訳あっていま地方のホテルに一人で泊まってる。
アパホテルに泊まるのなんて何年ぶりだろうか。何年か前は当たり前のようにビジネスホテルに泊まっていたツアー中を思い出すな。


父の容体が悪くて、入院したり退院したり、抗がん剤治療をしたりする日々がここ数年続いていたのだけれど、LINEにしても電話にしても本人はさほど体調が悪いような素振りは見せなかったので大丈夫なんだと思い込んでいて。
先日急に見たことのない電話番号から電話がかかってきて、寝起きで嫌な予感がするなと思いながら電話に出たら病院からの電話だった。外来の予約があったのにお父さんが来ない、電話をしても出ない、娘さんの方で連絡を取る手立てはないか?とのことだった。
電話を切って急いで父に電話をかけると、電話に出たものの「病院の人と電話してるから」と切られてしまい、そこから音沙汰なし。
病院に電話をかけ直すと「病院へ行くための準備をしたいから、夕方にいく。歩けないから救急車を呼んでいく」と父が言ったようで、病院に来たらご連絡しますねとのことだった。
それが昼過ぎのことで、19:00を過ぎても病院からも父からも連絡がなくソワソワしていたところで病院からの電話。
「お父さんがいらっしゃらないんですよね。」
電話の相手はちょっと無愛想な感じの男性のお医者さん。
「病状をご家族の方に伝えたほうがいいって結構前からご本人にはお話ししてたんですけどね、そう言うのはいいっておっしゃっててね。実際体調は結構悪くて、片方の肺がダメになってるから、正直そう長くはないんです。」
おおおお。体調悪いんだろうな、くらいにしか思っていなかったところでまさかの先生の発言。もうこれは聞くしかない。
『実際、余命ってあとどれくらいなんですかね?』
「ご本人の体力的にも無理な治療はしない方がいいと思っていて、肺がんが結構転移してるので、多少前後はあるとは思いますけど1ヶ月くらいですかね。とはいえ、正直いつ何が起きてもおかしくないです。」
おおおおおおおおお…思ったよりも短いし、なんならいつ死んでもおかしくないみたいな感じでショックがでかい。泣きそう。と言うよりも、もう泣いてた。
「とりあえず病院に来てもらわないことにはどうにもならないのでね、娘さんから連絡していただけますか?」
そこからお父さんに電話をしてもずっと直留守。一人暮らしの父の様子を見に行ける距離に住んでるような知人もいないので、もし部屋の中で倒れてたらどうしようと言う不安でいっぱいになりながらも、大家さんの連絡先をなんとか入手して、家を見に行ってもらえることに。

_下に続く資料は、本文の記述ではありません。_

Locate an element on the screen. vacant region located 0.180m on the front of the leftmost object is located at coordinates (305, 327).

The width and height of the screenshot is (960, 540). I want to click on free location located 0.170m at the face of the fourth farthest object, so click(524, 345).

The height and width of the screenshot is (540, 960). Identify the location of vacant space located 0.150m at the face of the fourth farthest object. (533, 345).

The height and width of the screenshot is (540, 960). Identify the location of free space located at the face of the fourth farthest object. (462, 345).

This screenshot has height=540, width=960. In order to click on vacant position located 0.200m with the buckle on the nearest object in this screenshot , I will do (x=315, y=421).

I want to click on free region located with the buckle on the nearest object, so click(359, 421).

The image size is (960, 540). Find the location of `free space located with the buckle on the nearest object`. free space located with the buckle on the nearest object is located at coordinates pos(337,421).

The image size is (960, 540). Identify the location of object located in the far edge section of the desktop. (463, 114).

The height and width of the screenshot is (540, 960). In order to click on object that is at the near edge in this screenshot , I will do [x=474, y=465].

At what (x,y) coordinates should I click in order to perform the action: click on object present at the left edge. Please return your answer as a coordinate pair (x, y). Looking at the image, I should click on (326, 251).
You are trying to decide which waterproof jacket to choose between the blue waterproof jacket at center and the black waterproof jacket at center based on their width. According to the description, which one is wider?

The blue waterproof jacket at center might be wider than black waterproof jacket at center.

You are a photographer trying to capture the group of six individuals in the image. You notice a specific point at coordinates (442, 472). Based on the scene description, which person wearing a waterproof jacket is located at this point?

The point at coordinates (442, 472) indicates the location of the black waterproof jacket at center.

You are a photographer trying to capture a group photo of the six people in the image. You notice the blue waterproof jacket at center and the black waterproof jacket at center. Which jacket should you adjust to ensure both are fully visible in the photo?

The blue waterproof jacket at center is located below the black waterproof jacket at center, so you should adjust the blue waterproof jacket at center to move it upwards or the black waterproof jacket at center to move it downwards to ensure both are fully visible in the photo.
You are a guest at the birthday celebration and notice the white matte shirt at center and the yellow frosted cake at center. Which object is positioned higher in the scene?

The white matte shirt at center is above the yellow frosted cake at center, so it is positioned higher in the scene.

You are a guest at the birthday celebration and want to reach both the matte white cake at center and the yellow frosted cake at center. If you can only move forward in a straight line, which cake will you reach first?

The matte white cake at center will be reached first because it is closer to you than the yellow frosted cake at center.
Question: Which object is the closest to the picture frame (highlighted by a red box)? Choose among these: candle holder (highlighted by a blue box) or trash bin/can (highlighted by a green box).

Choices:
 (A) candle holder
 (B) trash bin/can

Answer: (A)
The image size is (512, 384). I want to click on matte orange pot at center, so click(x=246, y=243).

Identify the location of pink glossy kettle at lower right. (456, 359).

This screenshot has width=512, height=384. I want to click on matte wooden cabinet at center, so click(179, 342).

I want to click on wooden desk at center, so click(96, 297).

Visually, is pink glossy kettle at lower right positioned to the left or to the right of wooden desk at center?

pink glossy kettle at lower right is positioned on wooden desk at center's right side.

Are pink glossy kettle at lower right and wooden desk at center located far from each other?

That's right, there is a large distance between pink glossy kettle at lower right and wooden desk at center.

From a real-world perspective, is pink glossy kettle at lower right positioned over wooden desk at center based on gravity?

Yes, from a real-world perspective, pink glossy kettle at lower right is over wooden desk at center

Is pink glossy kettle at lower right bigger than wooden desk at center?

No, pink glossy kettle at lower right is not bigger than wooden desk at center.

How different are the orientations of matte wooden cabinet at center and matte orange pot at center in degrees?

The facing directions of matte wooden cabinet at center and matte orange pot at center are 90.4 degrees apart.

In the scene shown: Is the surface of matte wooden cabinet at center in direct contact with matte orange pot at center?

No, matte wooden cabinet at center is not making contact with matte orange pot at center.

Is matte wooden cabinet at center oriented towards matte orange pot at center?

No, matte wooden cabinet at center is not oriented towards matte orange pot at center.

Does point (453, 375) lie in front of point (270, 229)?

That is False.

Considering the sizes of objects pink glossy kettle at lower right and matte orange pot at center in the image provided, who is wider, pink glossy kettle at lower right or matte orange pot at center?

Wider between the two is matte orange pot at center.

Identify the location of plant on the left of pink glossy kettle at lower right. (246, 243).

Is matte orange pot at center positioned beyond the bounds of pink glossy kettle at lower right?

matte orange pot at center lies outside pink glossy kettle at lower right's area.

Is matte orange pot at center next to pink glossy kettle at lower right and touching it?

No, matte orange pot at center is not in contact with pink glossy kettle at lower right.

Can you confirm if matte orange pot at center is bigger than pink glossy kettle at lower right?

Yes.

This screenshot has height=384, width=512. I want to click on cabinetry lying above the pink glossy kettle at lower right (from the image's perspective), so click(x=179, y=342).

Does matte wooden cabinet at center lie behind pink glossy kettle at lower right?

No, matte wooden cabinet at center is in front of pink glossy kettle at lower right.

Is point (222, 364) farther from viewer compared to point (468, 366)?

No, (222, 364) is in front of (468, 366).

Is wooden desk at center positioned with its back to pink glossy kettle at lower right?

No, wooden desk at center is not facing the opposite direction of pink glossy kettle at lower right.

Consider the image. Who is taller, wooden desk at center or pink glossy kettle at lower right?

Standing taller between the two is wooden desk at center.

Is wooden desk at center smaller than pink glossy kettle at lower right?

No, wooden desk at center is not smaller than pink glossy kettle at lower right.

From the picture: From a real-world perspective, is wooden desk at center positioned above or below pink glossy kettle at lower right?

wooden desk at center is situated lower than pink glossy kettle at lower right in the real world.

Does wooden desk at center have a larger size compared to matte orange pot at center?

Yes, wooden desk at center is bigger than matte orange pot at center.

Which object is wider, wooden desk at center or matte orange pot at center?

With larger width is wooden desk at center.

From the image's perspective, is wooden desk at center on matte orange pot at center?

「うっすらと声がするんですけど、勝手に鍵を開けてご本人に何言われるかわからないので…」
と大家さん。鍵を開けることに関して色々とトラブルがあるんだろうなと言うのは察することはできるものの、こちらとしても父の一大事なので「そこをなんとか」と言う感じで救急車を読んでもらいことなきを得まして、そんなこんなで父入院。
これが1週間前の出来事。


「こんなタイミングで会いに行っても何もできないしな」
と思いながら最初は数日後に顔を見に行こうと思っていたけれど、結局いてたってもいられず翌日弾丸で父の顔を見に新幹線に揺られ片道3時間をかけて会いに。家を出る時、母が「ちょっと!」って私を引き留めて、ギュッと抱きしめてくれて二人で思わず泣いた。「大丈夫だからね。気をつけて行っておいで。」と言ってくれて、涙が止まらなかった。ちゃんと帰る家があって、待っててくれる人がいるって本当に幸せなことだと思った。
父と母は、完全に父が理由で別れているはずだし、なぜか離婚した後も母方の祖父に父が借金していたりとなんかもう色々あって、私は父と母の二人揃った姿は2回しか見たことがなくて、それは母方の祖母のお葬式の時と、母方の祖父が亡くなってからお線香を上げにきた、その2回だけ。
そんなこともあって、そもそも私が母と今暮らせているのも不思議な話だったりはするのだけど、母は「お父さんはあんたのことちゃんと育ててくれたから。」と言ってくれるので、女の人の強さをちょっと感じる。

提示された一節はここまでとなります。